Immune Cells in the Brain
Immune cells in the brain play essential roles in maintaining neural health and responding to disease. They can also infiltrate the brain from the periphery. Their activity can influence overall brain function and interact with systemic immune responses. Therefore, it is unlikely that the brain does not have at least some say over its own immune environment. Our work is focused on understanding the mechanisms that enable the brain to regulate the influx of peripheral immune cells to the CNS.
Peripheral mechanisms of neuronal immune regulation
Our lab investigates how stress and the sympathetic nervous system influence immune activity in peripheral organs. We showed, for example, using optogenetics, that the sympathetic nervous system can regulate the ability of immune cells to extravasate from the blood vessel to an inflammatory site. Other studies explore the sympathetic effects on liver acute phase protein production and oral tolerance formation.

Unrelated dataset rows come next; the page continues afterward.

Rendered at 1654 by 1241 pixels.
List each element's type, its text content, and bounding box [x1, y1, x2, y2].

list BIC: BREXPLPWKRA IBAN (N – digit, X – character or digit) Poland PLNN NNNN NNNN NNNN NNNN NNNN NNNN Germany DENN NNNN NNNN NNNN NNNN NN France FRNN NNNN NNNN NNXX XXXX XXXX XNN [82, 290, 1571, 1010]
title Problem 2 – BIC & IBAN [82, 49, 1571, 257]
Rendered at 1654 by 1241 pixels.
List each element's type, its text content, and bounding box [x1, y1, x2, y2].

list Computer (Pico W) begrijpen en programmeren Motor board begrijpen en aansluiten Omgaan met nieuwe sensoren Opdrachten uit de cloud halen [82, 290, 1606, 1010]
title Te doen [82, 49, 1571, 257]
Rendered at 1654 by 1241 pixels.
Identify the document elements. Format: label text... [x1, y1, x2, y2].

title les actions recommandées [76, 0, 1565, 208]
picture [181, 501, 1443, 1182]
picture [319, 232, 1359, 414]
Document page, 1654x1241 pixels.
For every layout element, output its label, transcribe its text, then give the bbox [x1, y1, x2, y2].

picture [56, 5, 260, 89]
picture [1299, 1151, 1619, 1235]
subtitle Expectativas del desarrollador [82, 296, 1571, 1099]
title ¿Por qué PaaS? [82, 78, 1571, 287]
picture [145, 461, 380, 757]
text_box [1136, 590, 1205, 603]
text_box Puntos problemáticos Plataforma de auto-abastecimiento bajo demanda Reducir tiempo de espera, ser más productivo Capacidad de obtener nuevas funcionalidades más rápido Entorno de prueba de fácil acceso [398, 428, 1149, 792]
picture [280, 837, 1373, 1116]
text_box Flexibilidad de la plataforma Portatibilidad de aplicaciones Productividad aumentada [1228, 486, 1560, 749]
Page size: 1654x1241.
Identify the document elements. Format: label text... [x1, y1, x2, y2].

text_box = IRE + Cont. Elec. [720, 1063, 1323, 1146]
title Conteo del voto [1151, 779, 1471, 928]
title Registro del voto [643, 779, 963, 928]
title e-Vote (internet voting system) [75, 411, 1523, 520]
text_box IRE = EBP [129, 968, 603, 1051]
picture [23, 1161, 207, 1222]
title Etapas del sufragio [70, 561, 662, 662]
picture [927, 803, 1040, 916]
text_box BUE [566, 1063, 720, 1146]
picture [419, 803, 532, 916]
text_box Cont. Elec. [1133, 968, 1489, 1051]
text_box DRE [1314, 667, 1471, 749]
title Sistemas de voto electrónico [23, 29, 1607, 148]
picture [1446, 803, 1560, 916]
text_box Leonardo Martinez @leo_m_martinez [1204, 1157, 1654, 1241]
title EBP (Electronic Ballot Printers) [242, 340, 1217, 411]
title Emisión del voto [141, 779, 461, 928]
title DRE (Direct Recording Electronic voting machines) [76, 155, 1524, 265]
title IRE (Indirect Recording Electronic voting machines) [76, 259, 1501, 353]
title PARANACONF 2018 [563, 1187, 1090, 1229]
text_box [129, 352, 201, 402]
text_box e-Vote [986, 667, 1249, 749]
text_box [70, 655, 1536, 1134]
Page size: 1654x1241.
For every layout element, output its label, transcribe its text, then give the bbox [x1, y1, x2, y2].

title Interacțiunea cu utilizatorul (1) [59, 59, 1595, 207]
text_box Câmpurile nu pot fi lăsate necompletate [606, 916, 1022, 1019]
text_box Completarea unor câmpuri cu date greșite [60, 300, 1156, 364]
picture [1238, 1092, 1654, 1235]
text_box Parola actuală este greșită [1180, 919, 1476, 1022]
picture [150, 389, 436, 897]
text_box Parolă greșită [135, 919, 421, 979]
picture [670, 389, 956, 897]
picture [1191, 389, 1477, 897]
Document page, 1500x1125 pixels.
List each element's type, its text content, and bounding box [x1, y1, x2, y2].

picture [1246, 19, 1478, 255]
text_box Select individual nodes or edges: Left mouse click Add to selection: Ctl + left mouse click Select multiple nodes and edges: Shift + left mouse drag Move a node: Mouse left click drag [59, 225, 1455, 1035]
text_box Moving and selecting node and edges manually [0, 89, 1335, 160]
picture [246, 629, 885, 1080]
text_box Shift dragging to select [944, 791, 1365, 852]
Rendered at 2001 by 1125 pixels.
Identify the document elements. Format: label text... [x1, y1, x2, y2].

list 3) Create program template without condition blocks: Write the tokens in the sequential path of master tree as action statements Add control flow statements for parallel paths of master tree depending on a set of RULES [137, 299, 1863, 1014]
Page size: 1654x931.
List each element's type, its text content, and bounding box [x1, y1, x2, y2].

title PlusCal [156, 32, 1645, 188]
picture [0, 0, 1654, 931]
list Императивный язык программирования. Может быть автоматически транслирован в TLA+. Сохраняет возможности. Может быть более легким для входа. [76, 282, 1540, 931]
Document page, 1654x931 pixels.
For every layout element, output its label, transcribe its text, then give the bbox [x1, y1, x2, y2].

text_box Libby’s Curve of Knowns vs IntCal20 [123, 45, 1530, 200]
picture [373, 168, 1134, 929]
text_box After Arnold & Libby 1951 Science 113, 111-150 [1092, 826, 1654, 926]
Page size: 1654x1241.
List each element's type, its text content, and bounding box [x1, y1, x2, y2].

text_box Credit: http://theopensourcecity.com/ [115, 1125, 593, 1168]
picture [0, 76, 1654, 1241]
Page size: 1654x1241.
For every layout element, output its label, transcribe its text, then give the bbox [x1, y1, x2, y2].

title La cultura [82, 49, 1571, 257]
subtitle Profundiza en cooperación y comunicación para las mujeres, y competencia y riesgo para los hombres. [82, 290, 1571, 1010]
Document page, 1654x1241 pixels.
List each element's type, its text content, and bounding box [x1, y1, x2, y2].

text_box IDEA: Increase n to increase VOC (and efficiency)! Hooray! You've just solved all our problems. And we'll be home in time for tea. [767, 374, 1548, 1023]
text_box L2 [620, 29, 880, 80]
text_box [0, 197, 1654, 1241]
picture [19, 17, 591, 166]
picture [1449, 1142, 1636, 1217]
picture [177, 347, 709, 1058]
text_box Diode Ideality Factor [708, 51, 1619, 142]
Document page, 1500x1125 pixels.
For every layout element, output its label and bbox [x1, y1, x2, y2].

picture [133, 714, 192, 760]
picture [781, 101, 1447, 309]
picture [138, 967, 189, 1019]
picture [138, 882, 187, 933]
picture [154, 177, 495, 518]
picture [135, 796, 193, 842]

Systemic brain-immune Interactions in Cancer
Emerging evidence highlights a strong connection between mental states and cancer prognosis. Recent studies have shown that neurons actively innervate solid tumors, with the extent of tumor innervation correlating to survival outcomes in various cancers. Neuronal activity is also critical in regulating immunity, particularly the anti-tumor immune response. Since neurons innervate immune-related organs, changes in this innervation can impact the development of anti-tumor immunity. Our lab has shown that modulating brain activity can affect cancer progression, and more recent work is focused on how tumors induce alterations in the innervation of immune organs and affect the body’s anti-tumor immune response. Understanding these neuronal-immune interactions not only provides insights into how mental states influence immune function but also opens new therapeutic avenues for cancer treatment, potentially repurposing drugs that target the nervous system.
ERC Funded Projects
ERC consolidator-
NeuroFascia
The fascia is the largest tissue in the body, yet most of us have never heard of it. This connective tissue delineates the skin, surrounds muscles, and closely envelops all organs. Clinically, it is mainly considered a mechanical barrier separating organs and muscles. But why should a simple barrier be populated with immune cells and receive extensive innervation by sensory and sympathetic neurons? Our ERC project, NEUROFASCIA, examines the hypothesis that the fascia generates a sensory platform that detects damage to the tissues it envelops and communicates this information to the brain, which, in turn, initiates corrective programs and modulates immune activity.
ERC PoC-
NEUROGUT
Translation to humans of our preclinical findings highlights the insular cortex as a key brain area in IBD. By targeting and modulating this neural activity, our project aims to reduce chronic inflammation, offering a novel treatment approach that could extend to other autoimmune diseases in collaboration with Dr. Talma Hendler and Dr. Ben Shofti.
ERC starter-
NEIMO
This completed project has resulted in two key publications:
​
Insular cortex neurons encode and retrieve specific immune responses.
Koren T. et.al. Cell (2021).
​
Optogenetic activation of local colonic sympathetic innervations attenuates colitis by limiting immune cell extravasation.
Schiller M., et.al. Immunity (2021).